Indien de logopedist besluit de behandelrelatie met de patiënt op te zeggen, is het van belang de af- en overwegingen in het dossier vast te leggen. Dit zodat achteraf verantwoording kan worden afgelegd over het gevoerde beleid. Ook brengt de zorgplicht met zich mee dat ervoor moet worden gezorgd dat de patiënt de behandeling bij een andere logopedist kan voortzetten.

Bewaarplicht
De dossiers met behandelinformatie dient ten minste vijftien jaar na het einde van de behandelrelatie te worden bewaard, tenzij het uit hoofde van goed zorgverlenerschap nodig is dat de informatie langer dient te worden bewaard (artikel 7:454 lid 3 Burgerlijk Wetboek).

Vernietiging dossier
De patiënt heeft het recht om een verzoek in te dienen bij de logopedist om het dossier te vernietigen (artikel 7:455 Burgerlijk Wetboek). De logopedist dient binnen drie maanden na dit verzoek tot vernietiging over te gaan, tenzij er zwaarwegende reden is om het verzoek niet in te willigen, bijvoorbeeld als het informatie betreft die van aanmerkelijk belang is voor een ander dan de patiënt.

Recht op inzage en afschrift
De patiënt heeft recht op inzage in het dossier waarin de behandelinformatie is vastgelegd. Ook kan een kopie van deze informatie bij de logopedist worden opgevraagd (artikel 7:456 Burgerlijk Wetboek). De logopedist mag hiervoor een redelijke vergoeding vragen. In het Besluit kostenvergoeding rechten betrokkene Wet bescherming persoonsgegevens d.d. 13 juni 2001 is dit nader uitgewerkt en wel als volgt:
– Voor het verstrekken van afschriften van dossiergegevens kan per pagina maximaal € 0,23 in rekening worden gebracht, met een maximum van € 5,00 per mededeling;
– Voor het verstrekken van een mededeling op een andere gegevensdrager dan op papier mag een redelijke vergoeding (kostprijs) worden gevraagd.
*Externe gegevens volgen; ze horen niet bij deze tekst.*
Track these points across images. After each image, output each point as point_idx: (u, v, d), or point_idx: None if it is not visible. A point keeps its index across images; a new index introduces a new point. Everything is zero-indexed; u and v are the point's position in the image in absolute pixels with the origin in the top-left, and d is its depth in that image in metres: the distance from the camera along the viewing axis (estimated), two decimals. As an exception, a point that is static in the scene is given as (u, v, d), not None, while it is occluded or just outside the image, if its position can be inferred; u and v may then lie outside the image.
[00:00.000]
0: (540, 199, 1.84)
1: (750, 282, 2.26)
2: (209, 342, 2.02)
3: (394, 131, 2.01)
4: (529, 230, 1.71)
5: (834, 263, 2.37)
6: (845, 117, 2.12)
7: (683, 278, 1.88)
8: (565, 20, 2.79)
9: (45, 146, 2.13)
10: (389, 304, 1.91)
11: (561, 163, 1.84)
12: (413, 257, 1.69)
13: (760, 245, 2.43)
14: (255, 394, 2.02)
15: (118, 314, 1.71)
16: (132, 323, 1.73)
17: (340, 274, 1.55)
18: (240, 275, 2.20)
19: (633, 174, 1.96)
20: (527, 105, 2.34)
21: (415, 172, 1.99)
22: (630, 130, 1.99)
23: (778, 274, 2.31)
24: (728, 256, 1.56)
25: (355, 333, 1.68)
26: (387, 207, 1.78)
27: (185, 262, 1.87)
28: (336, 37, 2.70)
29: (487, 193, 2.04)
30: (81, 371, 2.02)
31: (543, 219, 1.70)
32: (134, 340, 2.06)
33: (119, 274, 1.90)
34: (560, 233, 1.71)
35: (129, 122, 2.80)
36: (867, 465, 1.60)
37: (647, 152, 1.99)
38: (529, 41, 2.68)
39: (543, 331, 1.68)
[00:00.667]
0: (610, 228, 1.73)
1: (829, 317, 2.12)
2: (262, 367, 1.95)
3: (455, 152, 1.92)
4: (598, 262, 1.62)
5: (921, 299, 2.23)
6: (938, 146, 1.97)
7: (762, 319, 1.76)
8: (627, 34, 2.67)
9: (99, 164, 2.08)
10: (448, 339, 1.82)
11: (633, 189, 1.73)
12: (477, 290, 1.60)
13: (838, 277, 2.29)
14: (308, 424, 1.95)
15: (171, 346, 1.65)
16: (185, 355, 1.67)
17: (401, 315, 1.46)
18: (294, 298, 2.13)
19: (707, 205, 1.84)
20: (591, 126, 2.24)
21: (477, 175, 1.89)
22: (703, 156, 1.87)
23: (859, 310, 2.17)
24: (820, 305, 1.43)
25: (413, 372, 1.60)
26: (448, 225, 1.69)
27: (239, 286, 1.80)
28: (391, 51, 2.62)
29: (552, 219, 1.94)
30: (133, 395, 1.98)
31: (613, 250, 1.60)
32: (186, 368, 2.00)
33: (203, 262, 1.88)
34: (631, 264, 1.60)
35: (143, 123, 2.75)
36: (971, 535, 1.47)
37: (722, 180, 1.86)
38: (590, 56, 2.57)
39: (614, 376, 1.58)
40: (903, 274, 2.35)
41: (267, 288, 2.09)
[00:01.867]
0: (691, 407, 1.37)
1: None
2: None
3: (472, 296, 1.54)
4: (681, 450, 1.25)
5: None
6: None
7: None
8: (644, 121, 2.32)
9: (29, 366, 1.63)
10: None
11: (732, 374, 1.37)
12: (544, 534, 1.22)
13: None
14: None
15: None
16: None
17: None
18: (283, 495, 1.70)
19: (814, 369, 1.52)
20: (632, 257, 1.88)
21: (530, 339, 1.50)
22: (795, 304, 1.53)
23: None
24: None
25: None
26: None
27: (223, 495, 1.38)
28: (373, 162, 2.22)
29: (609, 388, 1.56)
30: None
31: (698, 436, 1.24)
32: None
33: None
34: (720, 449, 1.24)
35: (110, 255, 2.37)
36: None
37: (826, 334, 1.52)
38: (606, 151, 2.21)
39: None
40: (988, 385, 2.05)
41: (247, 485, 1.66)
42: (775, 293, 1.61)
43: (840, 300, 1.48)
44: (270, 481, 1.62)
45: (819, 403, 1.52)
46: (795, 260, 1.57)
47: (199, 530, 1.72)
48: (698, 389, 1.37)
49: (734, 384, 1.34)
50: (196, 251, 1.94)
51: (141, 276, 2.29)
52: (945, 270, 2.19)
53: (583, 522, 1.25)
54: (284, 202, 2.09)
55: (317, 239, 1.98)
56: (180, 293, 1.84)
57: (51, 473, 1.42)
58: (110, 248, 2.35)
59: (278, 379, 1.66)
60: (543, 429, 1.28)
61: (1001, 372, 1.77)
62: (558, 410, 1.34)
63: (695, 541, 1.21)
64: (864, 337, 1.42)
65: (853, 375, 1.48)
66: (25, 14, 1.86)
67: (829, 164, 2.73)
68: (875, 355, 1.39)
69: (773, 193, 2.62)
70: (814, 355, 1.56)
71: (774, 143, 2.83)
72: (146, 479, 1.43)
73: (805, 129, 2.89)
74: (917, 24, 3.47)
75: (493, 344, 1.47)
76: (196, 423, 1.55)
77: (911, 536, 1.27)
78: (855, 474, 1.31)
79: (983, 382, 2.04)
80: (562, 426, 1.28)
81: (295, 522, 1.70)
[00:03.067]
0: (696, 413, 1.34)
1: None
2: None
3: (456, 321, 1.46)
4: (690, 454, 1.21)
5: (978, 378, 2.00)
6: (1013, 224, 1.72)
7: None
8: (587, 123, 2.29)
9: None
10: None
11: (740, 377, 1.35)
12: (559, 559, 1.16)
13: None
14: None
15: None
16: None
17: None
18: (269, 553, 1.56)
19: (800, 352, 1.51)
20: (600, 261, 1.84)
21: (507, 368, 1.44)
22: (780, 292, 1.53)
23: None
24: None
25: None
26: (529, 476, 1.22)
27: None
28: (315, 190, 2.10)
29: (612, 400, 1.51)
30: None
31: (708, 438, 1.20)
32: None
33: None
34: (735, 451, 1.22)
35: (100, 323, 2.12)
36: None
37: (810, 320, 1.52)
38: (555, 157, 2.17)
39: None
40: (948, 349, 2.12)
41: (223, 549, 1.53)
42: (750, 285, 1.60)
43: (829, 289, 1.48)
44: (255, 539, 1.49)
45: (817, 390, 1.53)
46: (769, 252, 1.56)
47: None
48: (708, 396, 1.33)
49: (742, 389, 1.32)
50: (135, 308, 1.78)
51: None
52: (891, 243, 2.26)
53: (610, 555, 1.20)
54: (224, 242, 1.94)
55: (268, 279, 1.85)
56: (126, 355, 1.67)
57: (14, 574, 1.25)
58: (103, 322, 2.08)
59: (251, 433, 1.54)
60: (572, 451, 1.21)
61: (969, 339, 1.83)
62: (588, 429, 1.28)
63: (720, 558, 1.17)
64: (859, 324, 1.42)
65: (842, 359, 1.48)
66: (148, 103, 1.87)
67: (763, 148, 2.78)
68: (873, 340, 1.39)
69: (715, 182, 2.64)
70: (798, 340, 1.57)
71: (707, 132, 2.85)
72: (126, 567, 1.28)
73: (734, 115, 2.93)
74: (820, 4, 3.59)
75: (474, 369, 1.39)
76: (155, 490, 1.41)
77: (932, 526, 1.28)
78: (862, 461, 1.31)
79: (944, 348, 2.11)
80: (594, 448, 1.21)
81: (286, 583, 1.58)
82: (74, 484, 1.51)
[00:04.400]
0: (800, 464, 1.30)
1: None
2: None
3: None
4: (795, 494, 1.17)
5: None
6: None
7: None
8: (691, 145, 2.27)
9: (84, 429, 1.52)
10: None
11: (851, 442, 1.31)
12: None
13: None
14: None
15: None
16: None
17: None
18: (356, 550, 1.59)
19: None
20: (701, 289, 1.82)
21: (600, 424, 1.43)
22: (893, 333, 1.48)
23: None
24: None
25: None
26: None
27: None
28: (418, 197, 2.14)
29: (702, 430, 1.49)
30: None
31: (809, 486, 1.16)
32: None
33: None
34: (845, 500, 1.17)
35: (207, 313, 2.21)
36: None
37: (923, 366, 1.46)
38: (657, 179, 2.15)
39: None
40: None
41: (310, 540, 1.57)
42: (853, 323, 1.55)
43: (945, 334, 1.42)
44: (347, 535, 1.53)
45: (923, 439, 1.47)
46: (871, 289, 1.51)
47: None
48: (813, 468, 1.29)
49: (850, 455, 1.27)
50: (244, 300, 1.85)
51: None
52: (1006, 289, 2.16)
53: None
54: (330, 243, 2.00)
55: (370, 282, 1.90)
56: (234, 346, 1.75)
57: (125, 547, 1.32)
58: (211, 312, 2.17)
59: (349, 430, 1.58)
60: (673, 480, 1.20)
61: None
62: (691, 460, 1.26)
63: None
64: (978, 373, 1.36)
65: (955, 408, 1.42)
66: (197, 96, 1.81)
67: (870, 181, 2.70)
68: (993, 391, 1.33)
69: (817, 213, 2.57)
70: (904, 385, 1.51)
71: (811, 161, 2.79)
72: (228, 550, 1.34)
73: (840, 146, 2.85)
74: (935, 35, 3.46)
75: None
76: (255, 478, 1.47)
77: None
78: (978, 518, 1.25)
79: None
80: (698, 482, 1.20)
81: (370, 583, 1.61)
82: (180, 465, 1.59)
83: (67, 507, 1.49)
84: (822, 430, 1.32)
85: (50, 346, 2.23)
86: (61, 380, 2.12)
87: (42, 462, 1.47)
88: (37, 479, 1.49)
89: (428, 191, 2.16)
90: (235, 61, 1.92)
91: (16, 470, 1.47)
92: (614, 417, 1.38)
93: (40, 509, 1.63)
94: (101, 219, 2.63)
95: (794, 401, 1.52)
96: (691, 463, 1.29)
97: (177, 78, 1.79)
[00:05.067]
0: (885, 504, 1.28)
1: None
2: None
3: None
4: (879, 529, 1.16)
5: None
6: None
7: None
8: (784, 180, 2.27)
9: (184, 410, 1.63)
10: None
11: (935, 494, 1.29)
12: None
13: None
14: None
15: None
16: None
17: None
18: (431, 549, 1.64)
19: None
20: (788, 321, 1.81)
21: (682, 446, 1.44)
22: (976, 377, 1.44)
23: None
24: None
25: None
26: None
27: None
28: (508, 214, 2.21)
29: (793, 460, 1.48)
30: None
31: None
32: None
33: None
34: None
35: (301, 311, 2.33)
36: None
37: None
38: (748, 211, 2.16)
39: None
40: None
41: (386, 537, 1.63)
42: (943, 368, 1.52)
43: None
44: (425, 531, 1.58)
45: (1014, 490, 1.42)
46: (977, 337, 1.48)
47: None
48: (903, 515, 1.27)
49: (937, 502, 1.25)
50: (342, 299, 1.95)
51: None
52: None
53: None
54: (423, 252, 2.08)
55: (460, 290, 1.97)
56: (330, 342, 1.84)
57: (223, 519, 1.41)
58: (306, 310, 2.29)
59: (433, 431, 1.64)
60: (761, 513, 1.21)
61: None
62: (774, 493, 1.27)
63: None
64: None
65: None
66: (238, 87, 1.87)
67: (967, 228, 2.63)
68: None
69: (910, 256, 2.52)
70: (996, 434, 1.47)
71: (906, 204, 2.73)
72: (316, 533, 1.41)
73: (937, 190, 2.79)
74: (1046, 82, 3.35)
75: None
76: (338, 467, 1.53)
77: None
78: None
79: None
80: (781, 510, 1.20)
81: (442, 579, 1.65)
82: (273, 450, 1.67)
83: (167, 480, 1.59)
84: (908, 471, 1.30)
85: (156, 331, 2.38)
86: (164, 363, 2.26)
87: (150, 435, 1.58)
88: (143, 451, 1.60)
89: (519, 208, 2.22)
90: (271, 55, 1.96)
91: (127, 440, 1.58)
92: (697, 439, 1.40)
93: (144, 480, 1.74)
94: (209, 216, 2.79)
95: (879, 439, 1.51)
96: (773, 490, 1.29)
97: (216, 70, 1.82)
Deze kan echter maximaal € 5,00 bedragen. Hierbij kan worden gedacht aan elektronische verstrekking, bijvoorbeeld op diskette of via een directe verbinding tussen personal computers;
– In afwijking van het voorgaande mag een redelijke vergoeding van ten hoogste € 22,50 in rekening worden gebracht indien de mededeling bestaat uit meer dan 100 pagina’s, de mededeling bestaat uit een afschrift van een, vanwege de aard van de gegevensverwerking, moeilijk toegankelijke gegevensverwerking of de mededeling bestaat uit afdrukken van een of meer röntgenfoto’s.